WHAT YOU SHOULD DO
Each line below should be repeated exactly as written, with no pictures carried over.

□ □ □ □

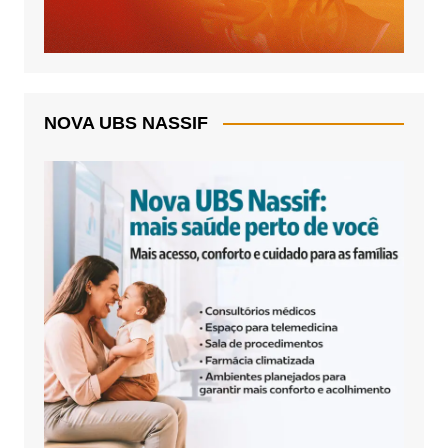
NOVA UBS NASSIF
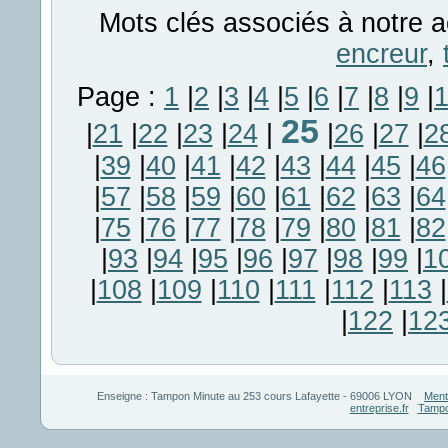
Mots clés associés à notre a
encreur
,
Page :
1
|
2
|
3
|
4
|
5
|
6
|
7
|
8
|
9
|
25
|
21
|
22
|
23
|
24
|
|
26
|
27
|
2
|
39
|
40
|
41
|
42
|
43
|
44
|
45
|
46
|
57
|
58
|
59
|
60
|
61
|
62
|
63
|
64
|
75
|
76
|
77
|
78
|
79
|
80
|
81
|
82
|
93
|
94
|
95
|
96
|
97
|
98
|
99
|
1
|
108
|
109
|
110
|
111
|
112
|
113
|
|
122
|
12
Enseigne :
Tampon Minute
au
253 cours Lafayette
-
69006
LYON
Ment
entreprise.fr
Tampo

□ □ □ □

SOLUTION
NOVA UBS NASSIF
Mots clés associés à notre a
encreur
,
Page :
1
|
2
|
3
|
4
|
5
|
6
|
7
|
8
|
9
|
25
|
21
|
22
|
23
|
24
|
|
26
|
27
|
2
|
39
|
40
|
41
|
42
|
43
|
44
|
45
|
46
|
57
|
58
|
59
|
60
|
61
|
62
|
63
|
64
|
75
|
76
|
77
|
78
|
79
|
80
|
81
|
82
|
93
|
94
|
95
|
96
|
97
|
98
|
99
|
1
|
108
|
109
|
110
|
111
|
112
|
113
|
|
122
|
12
Enseigne :
Tampon Minute
au
253 cours Lafayette
-
69006
LYON
Ment
entreprise.fr
Tampo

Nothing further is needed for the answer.